TAREA PENDIENTE 1
Contesta con el texto sobre los taxis adaptados:
(a) ¿Cuántas horas esperó Lola Lara el taxi adaptado el domingo?
(b) ¿Qué edad tiene su hijo?
(c) ¿Dónde fue el evento al que asistió el mes pasado?
TAREA PENDIENTE 2
Enumera todos los lugares que el texto sobre los taxis adaptados nombra con mayúscula inicial.

TEXTO EXTRAÍDO
--

"He estado esperando un taxi adaptado dos horas y al final me he tenido que volver a casa". Esta ha sido la amarga experiencia que ha vivido Lola Lara que, como todo vecino de Ceuta, quería disfrutar de una tarde de domingo en la Feria en compañía de su hijo de 45 años que depende de una silla de ruedas para poder movilizarse.
Una historia que no es nada nueva para ella, tomando en cuenta que el mes pasado “me ocurrió igual, hora y media, pero esa vez tuve que esperar porque estaba en la calle y quería volver a casa”.
Para la comodidad de ambos, “normalmente para no tener que andar cogiendo la silla del coche y montarla, me he acostumbrado, en momentos puntuales, a pedir un taxi adaptado”. Lola ha señalado que normalmente no tiene problemas, pero cuando hay algún evento en la ciudad, entonces la historia es otra.
“Hay cuatro o cinco taxis adaptados, que además los ponen en la misma lista que otros, o sea que cualquier persona que no los necesite, puede cogerlos, pero los que los sí los necesitamos entramos en ese mismo grupo, estando obligados a que sea ese vehículo específicamente”, han explicado la mujer.
Ha recalcado que este episodio reciente no ha sido el único, rememorando que el mes pasado, asistió a un evento en las Murallas Reales. “Al ir para allá bien, pero a la hora de salir, como a las nueve de la noche, fue hora y media esperando”.
En esa oportunidad el conductor del taxi la llamaba de vez en cuando. Fue hora y media esperando, “pero ya estaba en el centro y no tenía más remedio”, ha dicho.
El domingo, lo que debía ser una agradable jornada de feria, que incluía una cena con un grupo de amigos en el Real, terminó en decepción porque “a las nueve de la noche pedí un taxi y a las once ya me metí para adentro, me quedé en mi casa, y esta vez ni se han preocupado por saber si he tenido acceso al taxi, nada”.
La molestia es evidente y justificada, argumentando que “no nos podemos quedar sin ese servicio los que tenemos con nosotros a una persona con movilidad reducida, eso es inaguantable”.
Lola no sabe si la solución está aumentar la flota, de eso espera que se ocupen los que tienen la responsabilidad de hacerlo, lo que sí sabe es que se trata de un servicio del que no se puede prescindir.
“Ayer (domingo) me sentó muy mal porque encima nadie se ocupó de nosotros, por la puerta de la casa no apareció nadie, nadie se disculpó”, ha lamentado la mujer.

--

DATOS SIN PROCESAR
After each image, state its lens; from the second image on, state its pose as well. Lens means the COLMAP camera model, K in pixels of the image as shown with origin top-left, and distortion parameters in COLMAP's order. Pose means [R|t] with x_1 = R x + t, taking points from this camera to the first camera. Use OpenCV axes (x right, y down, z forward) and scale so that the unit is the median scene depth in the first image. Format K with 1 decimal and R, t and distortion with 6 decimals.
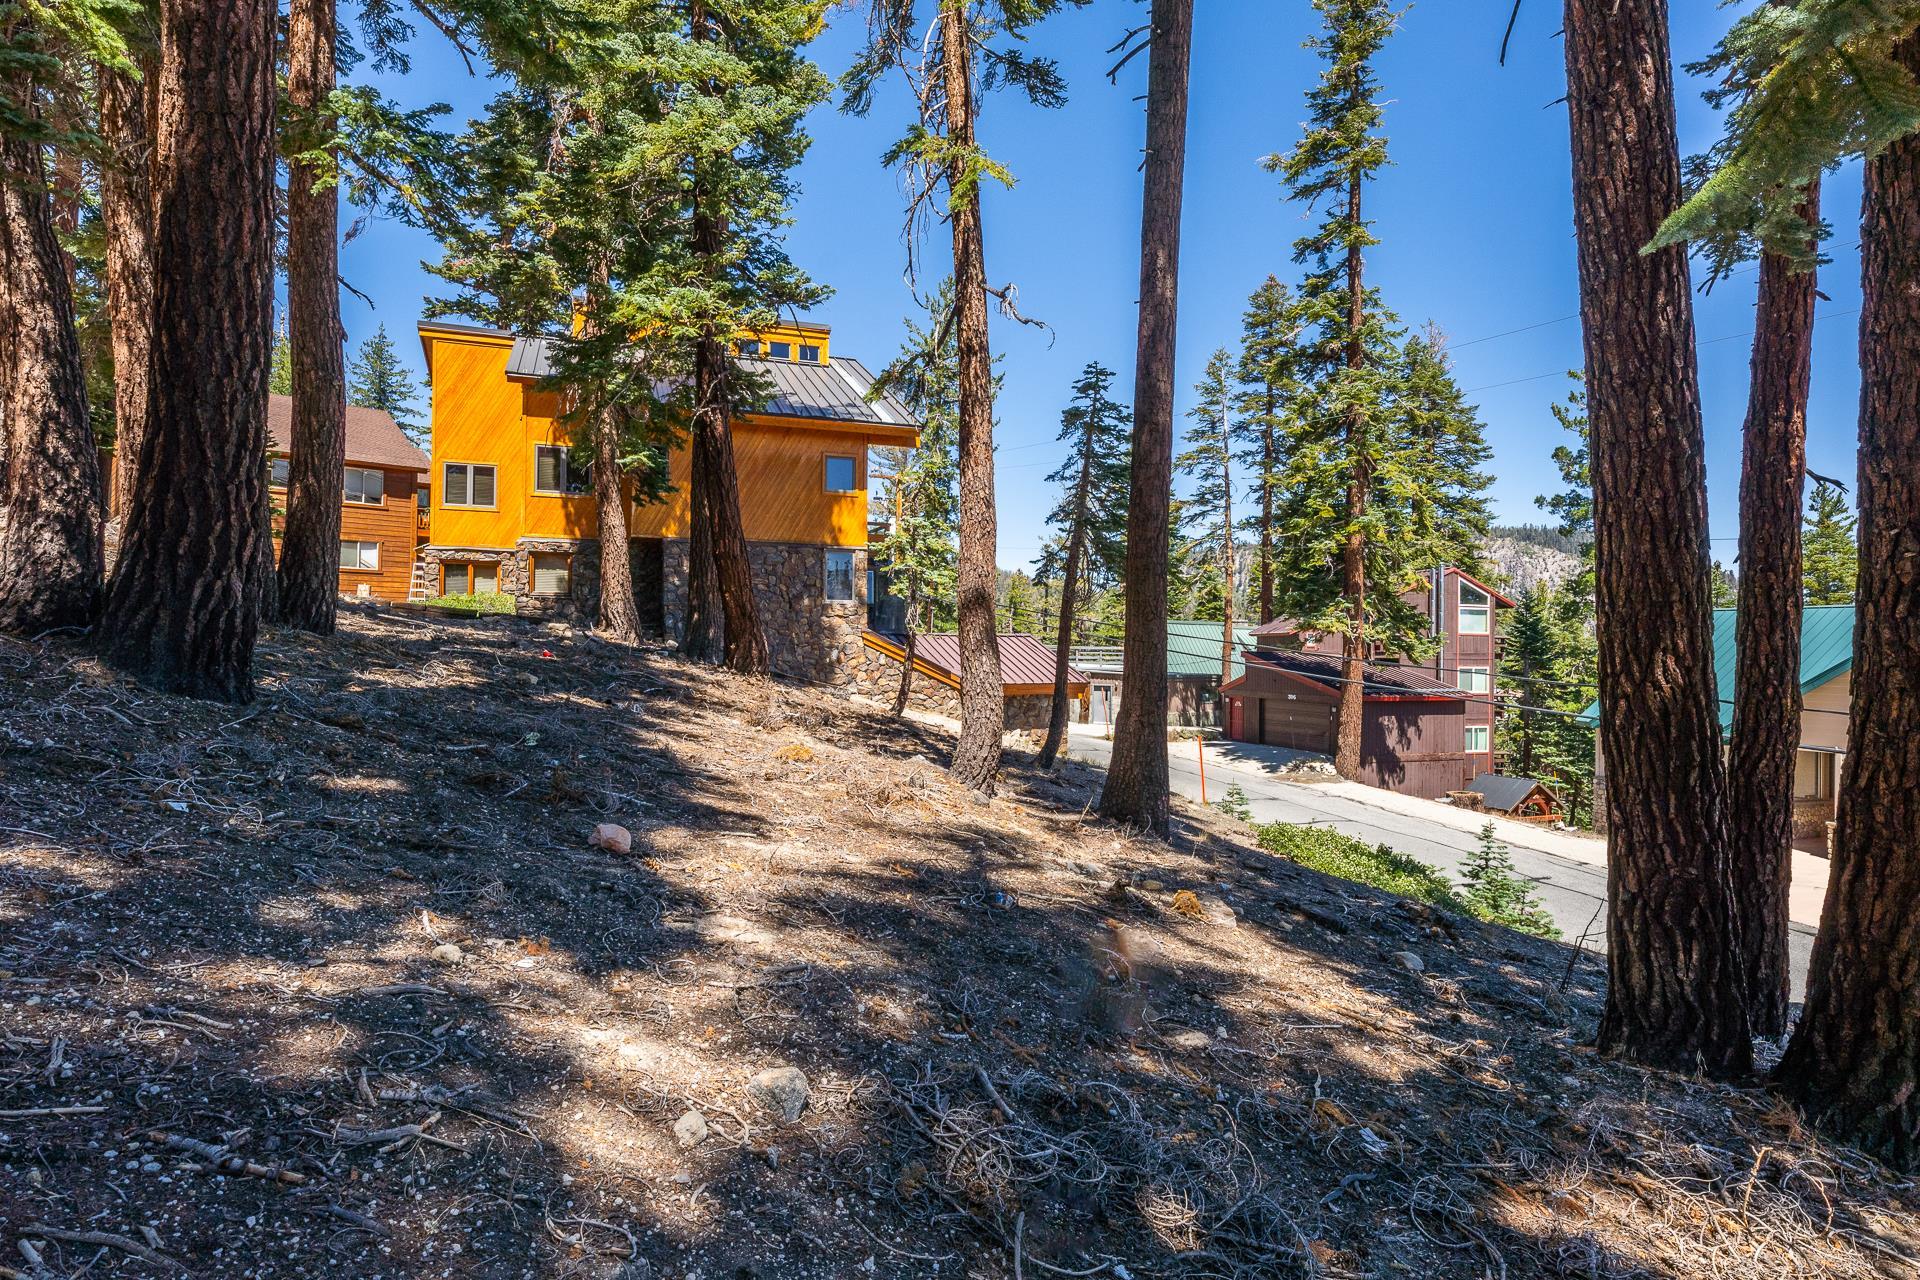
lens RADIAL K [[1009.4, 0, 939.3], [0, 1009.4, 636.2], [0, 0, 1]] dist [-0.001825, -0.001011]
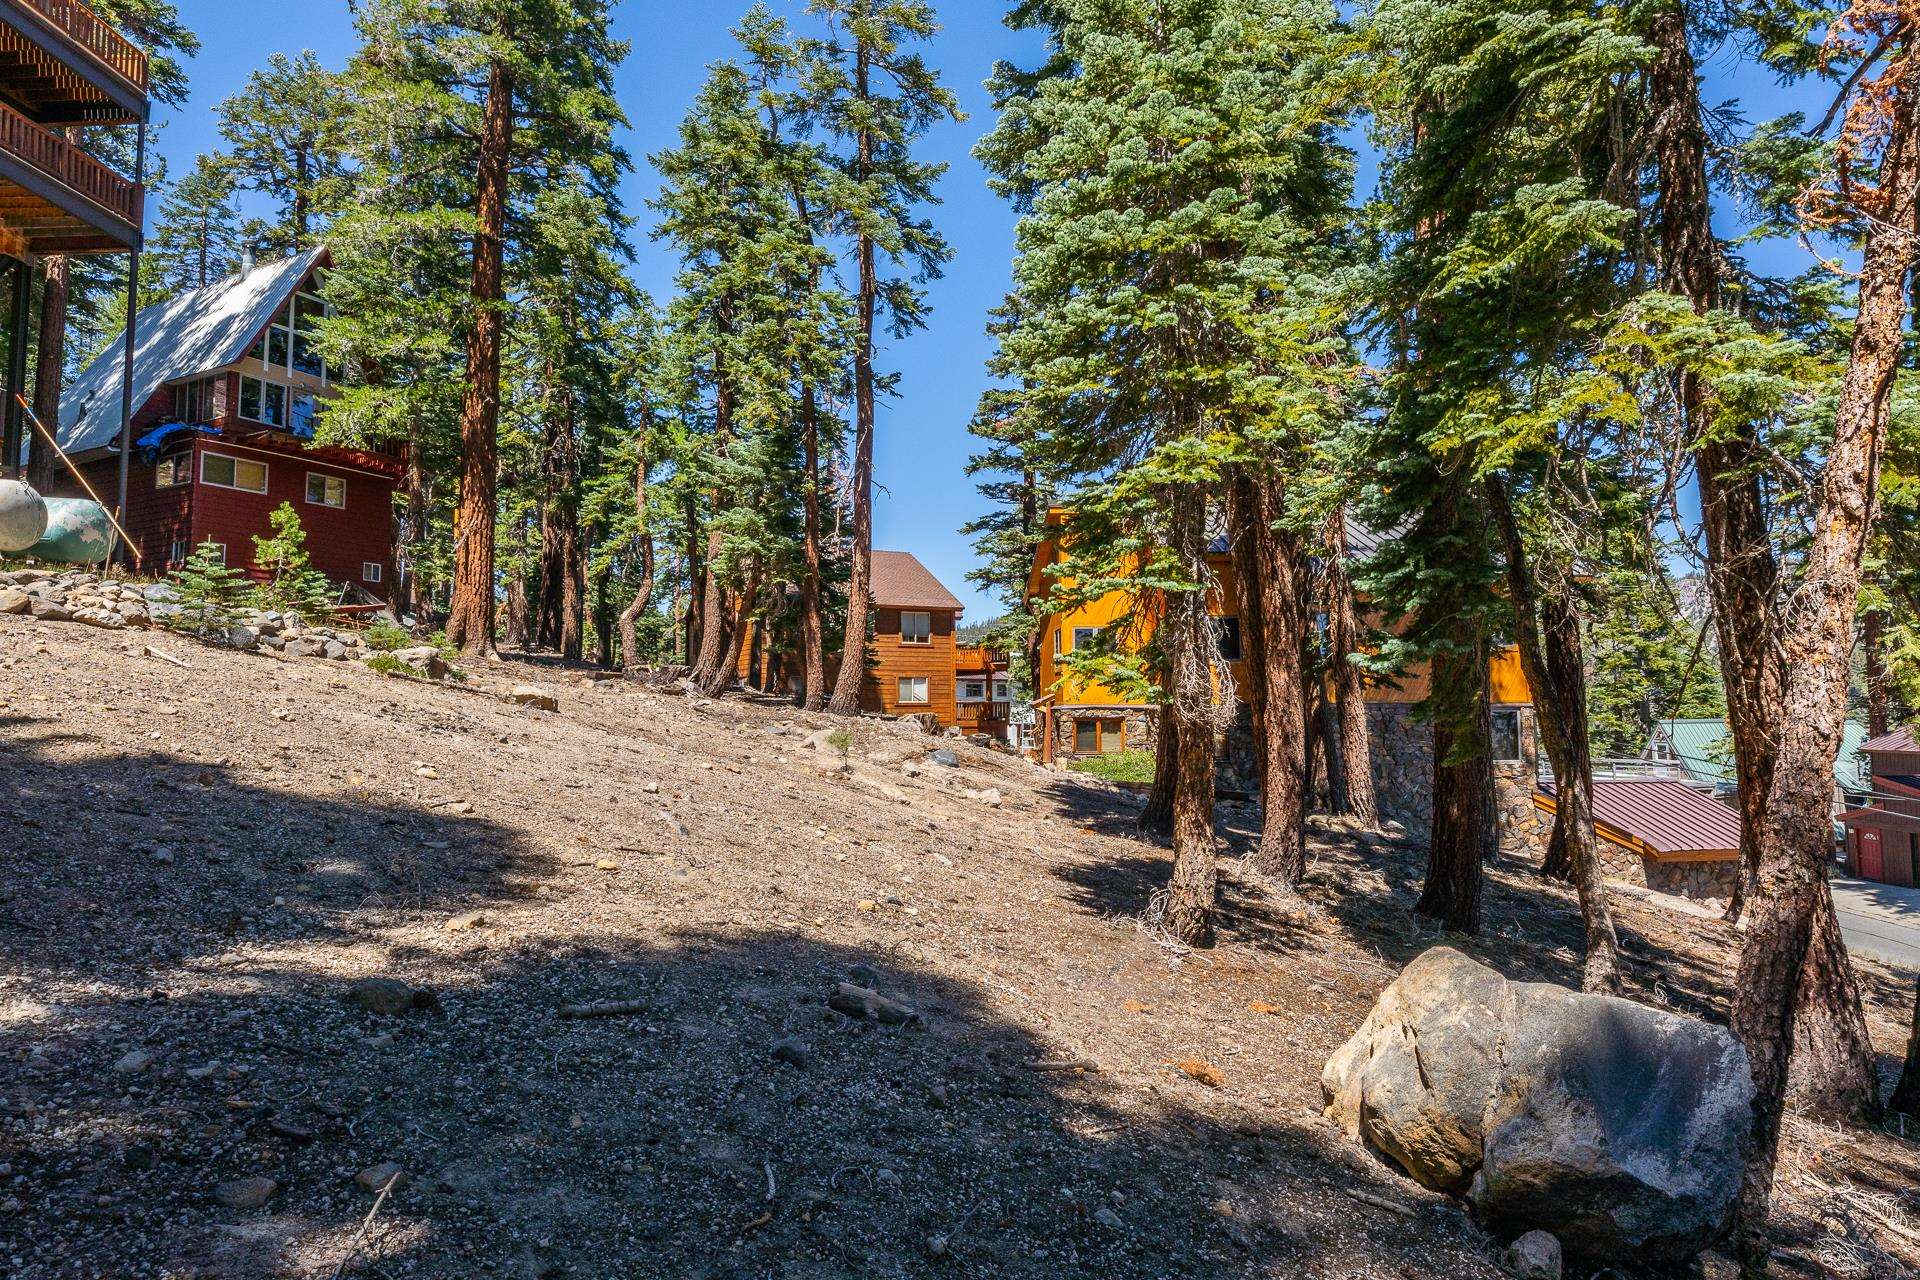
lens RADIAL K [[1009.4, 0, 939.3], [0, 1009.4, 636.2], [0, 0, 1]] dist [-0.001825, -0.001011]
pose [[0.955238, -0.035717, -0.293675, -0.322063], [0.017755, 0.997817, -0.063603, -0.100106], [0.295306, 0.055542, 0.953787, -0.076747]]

--

RESPUESTA ESCRITA 1
(a) Dos horas.
(b) 45 años.
(c) En las Murallas Reales.

RESPUESTA ESCRITA 2
- Ceuta
- la Feria
- las Murallas Reales
- el Real